→ **What to produce**
Below are the records. State how many of their lines contain "image", with nothing else.

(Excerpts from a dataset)
········
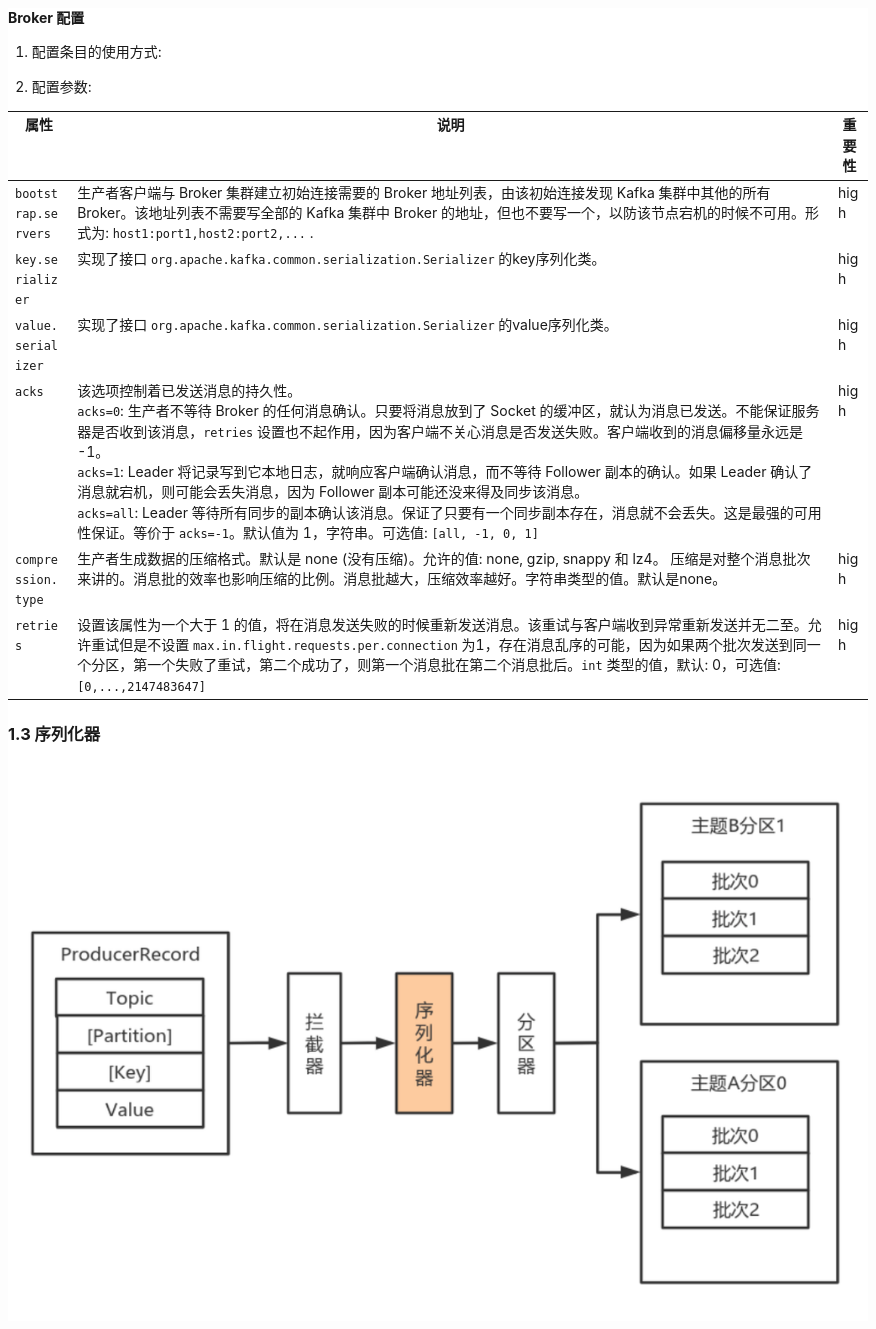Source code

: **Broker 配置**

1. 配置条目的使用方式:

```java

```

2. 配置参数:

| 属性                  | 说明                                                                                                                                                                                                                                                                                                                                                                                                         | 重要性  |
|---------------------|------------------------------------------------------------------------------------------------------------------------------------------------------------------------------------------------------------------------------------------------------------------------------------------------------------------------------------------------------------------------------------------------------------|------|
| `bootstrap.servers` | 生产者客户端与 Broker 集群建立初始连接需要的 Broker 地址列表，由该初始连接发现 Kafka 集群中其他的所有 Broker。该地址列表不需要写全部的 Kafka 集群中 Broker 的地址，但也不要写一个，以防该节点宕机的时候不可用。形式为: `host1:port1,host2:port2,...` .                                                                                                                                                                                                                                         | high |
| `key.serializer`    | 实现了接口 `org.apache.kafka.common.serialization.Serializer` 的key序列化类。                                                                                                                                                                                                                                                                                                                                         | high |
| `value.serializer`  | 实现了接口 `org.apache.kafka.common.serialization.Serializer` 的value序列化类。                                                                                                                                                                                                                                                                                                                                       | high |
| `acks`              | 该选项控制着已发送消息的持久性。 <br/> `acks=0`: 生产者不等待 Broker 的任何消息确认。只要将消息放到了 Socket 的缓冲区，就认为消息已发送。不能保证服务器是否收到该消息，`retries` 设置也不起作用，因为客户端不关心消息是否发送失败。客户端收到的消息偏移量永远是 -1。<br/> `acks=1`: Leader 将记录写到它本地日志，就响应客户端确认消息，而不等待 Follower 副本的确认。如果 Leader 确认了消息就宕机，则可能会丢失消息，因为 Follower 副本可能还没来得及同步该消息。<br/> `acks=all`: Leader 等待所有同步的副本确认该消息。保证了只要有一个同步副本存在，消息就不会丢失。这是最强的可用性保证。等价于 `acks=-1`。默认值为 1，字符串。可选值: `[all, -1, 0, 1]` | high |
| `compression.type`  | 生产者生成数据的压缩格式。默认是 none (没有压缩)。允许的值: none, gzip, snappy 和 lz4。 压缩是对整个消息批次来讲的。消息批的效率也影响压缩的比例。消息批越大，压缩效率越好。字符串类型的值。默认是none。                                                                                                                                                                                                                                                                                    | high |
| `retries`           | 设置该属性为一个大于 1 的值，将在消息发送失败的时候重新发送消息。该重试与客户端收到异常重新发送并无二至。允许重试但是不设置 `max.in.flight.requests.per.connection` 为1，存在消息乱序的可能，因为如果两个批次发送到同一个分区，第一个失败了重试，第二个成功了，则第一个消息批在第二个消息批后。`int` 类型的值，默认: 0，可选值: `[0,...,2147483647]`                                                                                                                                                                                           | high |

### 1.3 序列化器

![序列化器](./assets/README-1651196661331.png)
········
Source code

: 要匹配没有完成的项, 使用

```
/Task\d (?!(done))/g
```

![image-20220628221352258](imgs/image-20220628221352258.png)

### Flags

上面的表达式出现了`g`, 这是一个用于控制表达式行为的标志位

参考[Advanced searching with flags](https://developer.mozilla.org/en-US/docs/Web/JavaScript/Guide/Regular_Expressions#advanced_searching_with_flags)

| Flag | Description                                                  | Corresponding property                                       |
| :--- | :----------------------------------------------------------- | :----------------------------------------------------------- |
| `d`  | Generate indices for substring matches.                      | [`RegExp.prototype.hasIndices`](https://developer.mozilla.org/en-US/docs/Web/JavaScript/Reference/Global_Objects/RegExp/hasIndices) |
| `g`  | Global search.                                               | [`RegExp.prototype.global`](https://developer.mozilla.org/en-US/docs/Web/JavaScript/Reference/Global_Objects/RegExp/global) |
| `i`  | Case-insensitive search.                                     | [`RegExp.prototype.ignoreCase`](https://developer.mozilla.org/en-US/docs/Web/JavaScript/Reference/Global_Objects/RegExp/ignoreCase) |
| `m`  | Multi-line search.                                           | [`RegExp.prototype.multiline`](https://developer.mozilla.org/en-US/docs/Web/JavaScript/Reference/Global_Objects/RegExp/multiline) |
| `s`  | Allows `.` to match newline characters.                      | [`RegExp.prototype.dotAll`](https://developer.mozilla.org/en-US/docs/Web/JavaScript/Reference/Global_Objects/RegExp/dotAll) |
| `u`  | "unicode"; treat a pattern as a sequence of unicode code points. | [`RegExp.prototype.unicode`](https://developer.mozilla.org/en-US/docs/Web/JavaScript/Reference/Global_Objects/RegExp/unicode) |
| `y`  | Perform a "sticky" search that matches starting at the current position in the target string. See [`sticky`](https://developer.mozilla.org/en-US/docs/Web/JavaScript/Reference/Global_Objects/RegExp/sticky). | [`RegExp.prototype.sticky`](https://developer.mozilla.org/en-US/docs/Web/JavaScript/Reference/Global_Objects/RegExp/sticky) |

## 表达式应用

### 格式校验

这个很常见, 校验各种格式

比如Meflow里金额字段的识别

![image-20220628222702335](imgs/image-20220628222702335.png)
········
→ **Answer to this exercise**
2